=== Section Start ===

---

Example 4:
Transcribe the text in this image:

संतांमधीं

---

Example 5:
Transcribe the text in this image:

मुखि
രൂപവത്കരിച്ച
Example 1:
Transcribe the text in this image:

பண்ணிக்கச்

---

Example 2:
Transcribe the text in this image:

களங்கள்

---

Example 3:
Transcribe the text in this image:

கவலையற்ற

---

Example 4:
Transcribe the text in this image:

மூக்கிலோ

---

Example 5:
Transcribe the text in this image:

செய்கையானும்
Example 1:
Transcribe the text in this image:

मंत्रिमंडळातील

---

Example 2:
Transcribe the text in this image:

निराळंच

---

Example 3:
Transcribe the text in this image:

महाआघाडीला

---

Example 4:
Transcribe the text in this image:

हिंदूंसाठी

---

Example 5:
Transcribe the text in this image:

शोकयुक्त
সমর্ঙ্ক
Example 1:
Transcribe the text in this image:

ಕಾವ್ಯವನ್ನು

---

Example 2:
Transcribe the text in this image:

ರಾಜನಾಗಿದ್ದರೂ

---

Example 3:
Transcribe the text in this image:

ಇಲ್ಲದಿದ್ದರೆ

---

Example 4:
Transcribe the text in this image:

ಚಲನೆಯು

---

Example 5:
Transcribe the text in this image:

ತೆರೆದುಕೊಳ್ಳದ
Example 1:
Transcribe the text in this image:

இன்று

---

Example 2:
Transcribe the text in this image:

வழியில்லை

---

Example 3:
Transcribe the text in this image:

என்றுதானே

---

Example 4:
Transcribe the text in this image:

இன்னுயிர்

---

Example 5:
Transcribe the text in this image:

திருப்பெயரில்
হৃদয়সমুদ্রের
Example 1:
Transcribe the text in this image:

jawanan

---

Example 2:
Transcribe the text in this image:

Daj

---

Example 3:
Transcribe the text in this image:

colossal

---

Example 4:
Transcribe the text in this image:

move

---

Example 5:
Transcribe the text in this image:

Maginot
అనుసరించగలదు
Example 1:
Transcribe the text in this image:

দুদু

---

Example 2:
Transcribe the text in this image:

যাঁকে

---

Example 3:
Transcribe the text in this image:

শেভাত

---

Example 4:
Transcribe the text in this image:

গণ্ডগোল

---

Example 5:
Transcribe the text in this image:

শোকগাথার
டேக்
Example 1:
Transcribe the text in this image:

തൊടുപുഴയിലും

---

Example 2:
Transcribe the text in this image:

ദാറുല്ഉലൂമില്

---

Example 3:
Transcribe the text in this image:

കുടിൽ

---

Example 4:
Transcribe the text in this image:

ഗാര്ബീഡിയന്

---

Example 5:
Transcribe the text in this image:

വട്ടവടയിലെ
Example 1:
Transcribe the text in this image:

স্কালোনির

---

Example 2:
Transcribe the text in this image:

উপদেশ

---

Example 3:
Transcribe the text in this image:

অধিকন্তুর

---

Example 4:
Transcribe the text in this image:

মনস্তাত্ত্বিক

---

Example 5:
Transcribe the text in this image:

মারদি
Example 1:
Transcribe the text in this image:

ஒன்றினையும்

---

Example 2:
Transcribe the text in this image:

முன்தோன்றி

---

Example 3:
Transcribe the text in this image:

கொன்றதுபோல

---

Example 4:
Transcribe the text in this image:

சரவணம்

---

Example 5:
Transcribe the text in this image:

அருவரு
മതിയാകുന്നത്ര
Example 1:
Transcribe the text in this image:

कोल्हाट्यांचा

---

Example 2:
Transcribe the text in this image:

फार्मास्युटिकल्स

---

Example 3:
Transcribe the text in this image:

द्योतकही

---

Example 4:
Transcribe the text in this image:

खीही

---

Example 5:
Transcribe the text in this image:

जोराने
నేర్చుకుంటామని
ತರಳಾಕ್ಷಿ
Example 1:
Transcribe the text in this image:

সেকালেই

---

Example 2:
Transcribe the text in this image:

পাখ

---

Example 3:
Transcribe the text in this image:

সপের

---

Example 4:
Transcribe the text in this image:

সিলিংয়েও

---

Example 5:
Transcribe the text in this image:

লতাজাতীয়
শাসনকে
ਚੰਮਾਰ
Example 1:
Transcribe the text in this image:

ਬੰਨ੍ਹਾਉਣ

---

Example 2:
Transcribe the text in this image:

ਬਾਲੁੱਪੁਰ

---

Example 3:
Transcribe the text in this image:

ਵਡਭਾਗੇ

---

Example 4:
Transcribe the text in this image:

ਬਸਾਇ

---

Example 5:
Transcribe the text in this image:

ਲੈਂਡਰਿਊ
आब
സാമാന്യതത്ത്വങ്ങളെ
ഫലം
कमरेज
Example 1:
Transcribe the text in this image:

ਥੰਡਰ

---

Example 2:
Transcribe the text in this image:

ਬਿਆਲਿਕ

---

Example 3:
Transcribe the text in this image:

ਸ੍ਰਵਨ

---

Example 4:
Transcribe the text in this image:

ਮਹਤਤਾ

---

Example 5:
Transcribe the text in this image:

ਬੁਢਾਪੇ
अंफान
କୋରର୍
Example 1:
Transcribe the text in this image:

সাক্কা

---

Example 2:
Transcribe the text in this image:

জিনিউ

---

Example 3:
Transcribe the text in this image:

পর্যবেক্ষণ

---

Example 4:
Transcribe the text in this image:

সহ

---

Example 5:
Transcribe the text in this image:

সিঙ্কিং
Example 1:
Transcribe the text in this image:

=== Section End ===

*THE PROBLEM:* After reading the data, retype all of it exactly as it reads.

*RESULT OF THIS TASK:*
---

Example 4:
Transcribe the text in this image:

संतांमधीं

---

Example 5:
Transcribe the text in this image:

मुखि
രൂപവത്കരിച്ച
Example 1:
Transcribe the text in this image:

பண்ணிக்கச்

---

Example 2:
Transcribe the text in this image:

களங்கள்

---

Example 3:
Transcribe the text in this image:

கவலையற்ற

---

Example 4:
Transcribe the text in this image:

மூக்கிலோ

---

Example 5:
Transcribe the text in this image:

செய்கையானும்
Example 1:
Transcribe the text in this image:

मंत्रिमंडळातील

---

Example 2:
Transcribe the text in this image:

निराळंच

---

Example 3:
Transcribe the text in this image:

महाआघाडीला

---

Example 4:
Transcribe the text in this image:

हिंदूंसाठी

---

Example 5:
Transcribe the text in this image:

शोकयुक्त
সমর্ঙ্ক
Example 1:
Transcribe the text in this image:

ಕಾವ್ಯವನ್ನು

---

Example 2:
Transcribe the text in this image:

ರಾಜನಾಗಿದ್ದರೂ

---

Example 3:
Transcribe the text in this image:

ಇಲ್ಲದಿದ್ದರೆ

---

Example 4:
Transcribe the text in this image:

ಚಲನೆಯು

---

Example 5:
Transcribe the text in this image:

ತೆರೆದುಕೊಳ್ಳದ
Example 1:
Transcribe the text in this image:

இன்று

---

Example 2:
Transcribe the text in this image:

வழியில்லை

---

Example 3:
Transcribe the text in this image:

என்றுதானே

---

Example 4:
Transcribe the text in this image:

இன்னுயிர்

---

Example 5:
Transcribe the text in this image:

திருப்பெயரில்
হৃদয়সমুদ্রের
Example 1:
Transcribe the text in this image:

jawanan

---

Example 2:
Transcribe the text in this image:

Daj

---

Example 3:
Transcribe the text in this image:

colossal

---

Example 4:
Transcribe the text in this image:

move

---

Example 5:
Transcribe the text in this image:

Maginot
అనుసరించగలదు
Example 1:
Transcribe the text in this image:

দুদু

---

Example 2:
Transcribe the text in this image:

যাঁকে

---

Example 3:
Transcribe the text in this image:

শেভাত

---

Example 4:
Transcribe the text in this image:

গণ্ডগোল

---

Example 5:
Transcribe the text in this image:

শোকগাথার
டேக்
Example 1:
Transcribe the text in this image:

തൊടുപുഴയിലും

---

Example 2:
Transcribe the text in this image:

ദാറുല്ഉലൂമില്

---

Example 3:
Transcribe the text in this image:

കുടിൽ

---

Example 4:
Transcribe the text in this image:

ഗാര്ബീഡിയന്

---

Example 5:
Transcribe the text in this image:

വട്ടവടയിലെ
Example 1:
Transcribe the text in this image:

স্কালোনির

---

Example 2:
Transcribe the text in this image:

উপদেশ

---

Example 3:
Transcribe the text in this image:

অধিকন্তুর

---

Example 4:
Transcribe the text in this image:

মনস্তাত্ত্বিক

---

Example 5:
Transcribe the text in this image:

মারদি
Example 1:
Transcribe the text in this image:

ஒன்றினையும்

---

Example 2:
Transcribe the text in this image:

முன்தோன்றி

---

Example 3:
Transcribe the text in this image:

கொன்றதுபோல

---

Example 4:
Transcribe the text in this image:

சரவணம்

---

Example 5:
Transcribe the text in this image:

அருவரு
മതിയാകുന്നത്ര
Example 1:
Transcribe the text in this image:

कोल्हाट्यांचा

---

Example 2:
Transcribe the text in this image:

फार्मास्युटिकल्स

---

Example 3:
Transcribe the text in this image:

द्योतकही

---

Example 4:
Transcribe the text in this image:

खीही

---

Example 5:
Transcribe the text in this image:

जोराने
నేర్చుకుంటామని
ತರಳಾಕ್ಷಿ
Example 1:
Transcribe the text in this image:

সেকালেই

---

Example 2:
Transcribe the text in this image:

পাখ

---

Example 3:
Transcribe the text in this image:

সপের

---

Example 4:
Transcribe the text in this image:

সিলিংয়েও

---

Example 5:
Transcribe the text in this image:

লতাজাতীয়
শাসনকে
ਚੰਮਾਰ
Example 1:
Transcribe the text in this image:

ਬੰਨ੍ਹਾਉਣ

---

Example 2:
Transcribe the text in this image:

ਬਾਲੁੱਪੁਰ

---

Example 3:
Transcribe the text in this image:

ਵਡਭਾਗੇ

---

Example 4:
Transcribe the text in this image:

ਬਸਾਇ

---

Example 5:
Transcribe the text in this image:

ਲੈਂਡਰਿਊ
आब
സാമാന്യതത്ത്വങ്ങളെ
ഫലം
कमरेज
Example 1:
Transcribe the text in this image:

ਥੰਡਰ

---

Example 2:
Transcribe the text in this image:

ਬਿਆਲਿਕ

---

Example 3:
Transcribe the text in this image:

ਸ੍ਰਵਨ

---

Example 4:
Transcribe the text in this image:

ਮਹਤਤਾ

---

Example 5:
Transcribe the text in this image:

ਬੁਢਾਪੇ
अंफान
କୋରର୍
Example 1:
Transcribe the text in this image:

সাক্কা

---

Example 2:
Transcribe the text in this image:

জিনিউ

---

Example 3:
Transcribe the text in this image:

পর্যবেক্ষণ

---

Example 4:
Transcribe the text in this image:

সহ

---

Example 5:
Transcribe the text in this image:

সিঙ্কিং
Example 1:
Transcribe the text in this image:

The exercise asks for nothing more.